SharePoint can handle large files, and so can SQL Server behind it... but do you want your SQL Server bandwidth being saturated by such large files? Do you want your backup of SQL Server to hold copies of such large files multiple times?
I believe that there are a few Microsoft partners who offer the ability to disassociate file blobs from the SharePoint database, so that SharePoint can hold the metadata and a file system holds the actual files, and SharePoint simply becomes the gateway to manage access, permissions, and offer a centralised interface to files throughout an organisation. This would offer you the best of both worlds.
Right now though, I consider SharePoint ideal for documents, and I keep large files (that are not document centric) on Windows file shares.

Definetely, use a tool.
The main benefit here is version control. Being able to jump easily to a previous version, diff'ing and seeing who modified what (see most VCS' blame/annotate tool- it prints out a text file showing when/who modified each line in the text file).
Second, you can probably benefit from issue tracking/task tracking.
Other benefits include web access from the internet, having a wiki (which can be great in some situations), etc.
I use Subversion + Redmine at work, and I find it highly useful- test a few solutions and you will surely find out further advantages for you.

One thing that can be overlooked in the change to an document management tool is the planning required around how much is going to be stored and information architecture issues like where different content is going to end up.
SharePoint particularly is easy to setup without a good plan going forward and is particularly vulnerable to difficulties later on when things get to busy.
I would not recommend a home grown app for something like this. The problem has been solved by off the shelf tools and growing one from scratch is going to cost a huge amount and not get you any way near the features for the money.
Did I mention how important planning your security groups and document areas (IA) was?

If you need just document storage then sharepoint can do very well. WSS is ewen free and it provides very good document storage capabilities.
But you have to plan carefully as updating existing applications is painfull. If you decide to go with Sharepoint then I can give you few advices from top of my head
Pay attention to security configuration (user groups, privilegies,..)

Dataset records

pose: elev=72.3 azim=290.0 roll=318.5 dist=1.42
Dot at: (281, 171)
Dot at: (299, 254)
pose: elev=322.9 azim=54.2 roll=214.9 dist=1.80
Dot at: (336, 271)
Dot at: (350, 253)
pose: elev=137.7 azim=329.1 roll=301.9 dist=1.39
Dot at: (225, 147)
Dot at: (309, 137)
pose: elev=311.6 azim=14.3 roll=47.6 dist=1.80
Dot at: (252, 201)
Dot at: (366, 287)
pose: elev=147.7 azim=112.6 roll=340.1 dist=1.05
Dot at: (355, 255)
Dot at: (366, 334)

Given exercise 1
Decide whether each statement below agrees with the document-storage thread, and quote the words from that text that settle it: (a) One poster keeps large files that are not document centric on Windows file shares. (b) A poster recommends building a home grown app for this purpose. (c) One poster uses Subversion together with Redmine at work.
Given exercise 2
Write out the part of the document-storage thread that opens with the words containing "I use Subversion" and closes with "get to busy.", substituting "content organization" for "information architecture".

Answer 1
(a) Yes: "I keep large files (that are not document centric) on Windows file shares."
(b) No: "I would not recommend a home grown app for something like this."
(c) Yes: "I use Subversion + Redmine at work"

Answer 2
I use Subversion + Redmine at work, and I find it highly useful- test a few solutions and you will surely find out further advantages for you.

One thing that can be overlooked in the change to an document management tool is the planning required around how much is going to be stored and content organization issues like where different content is going to end up.
SharePoint particularly is easy to setup without a good plan going forward and is particularly vulnerable to difficulties later on when things get to busy.